Мифология, искусство, религия – эмоционально-образные формы духовного отражения действительности. От них отлично житейски-обыденное познание, которое, подобно науке, оперирует не эмоционально окрашенными образами, а абстракциями. (Конечно, в случае обыденного познания речь идет об абстракциях невысокого уровня. На этом тривиальном обстоятельстве мы не видим необходимости останавливаться.) Однако обыденное познание, как и эмоционально-образные формы духовного освоения действительности, ориентировано на пользу. Понимание объективных свойств предметов внешнего мира не является конечной целью обыденного познания, такое понимание требуется лишь для того, чтобы получить какой-нибудь практический результат. Изготовить порох, например, или вывести новую породу скота. Таким образом, все формы духовного освоения действительности за пределами науки устремлены к пользе.
И в том нет ничего удивительного. Было бы удивительно, если бы дело обстояло иначе. Как совершенно справедливо писал К. Маркс,
«общественная жизнь является по существу практической»[77].

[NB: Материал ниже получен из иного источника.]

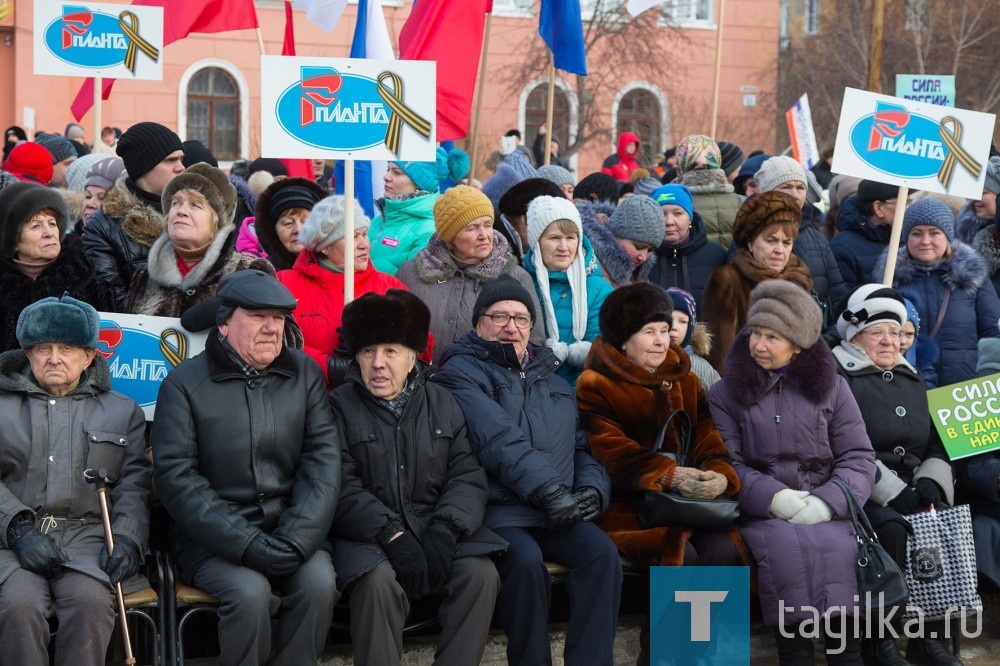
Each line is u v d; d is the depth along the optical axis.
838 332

Это означает, в частности, что общество вправе требовать от своих членов, чтобы они приносили пользу. Иная жизненная стратегия воспринимается общественным сознанием как неоправданная трата ресурсов, а то и как паразитирование.
И лишь одна наука устроена принципиально иначе.
Исторически наука возникла в античной Греции как интеллектуальная игра, смысл которой – не в практической полезности, а в том, что выше всякой пользы, – в истине, точнее, в ее достижении. Египетские жрецы сумели выведать некоторые тайны природы, но не для того, чтобы наслаждаться созерцанием добытой истины, а с вполне практическими целями – определять срок разлива Нила, строить храмы, мумифицировать трупы и т. п. А. П. Огурцов, определяя тот тип знания, который был создан великими древними цивилизациями, вполне правомерно относил их к сакрально-когнитивному комплексу[78], который образует преднауку, а не науку собственно. Усвоив интеллектуальные достижения своих предшественников, обеспеченные представители античной аристократии отринули утилитарную, прагматическую ориентацию добытых позитивных знаний, освободили их от какой-либо привязки к пользе, ибо видели назначение своей деятельности в том, чтобы возвыситься над плебсом, погруженным в повседневную заботу о хлебе насущном. Нужны были какие-то чрезвычайные обстоятельства (вроде осады Сиракуз в 214–212 гг. до н. э.), чтобы античные мыслители соблаговолили сойти с небесных высот теории на грешную землю практики.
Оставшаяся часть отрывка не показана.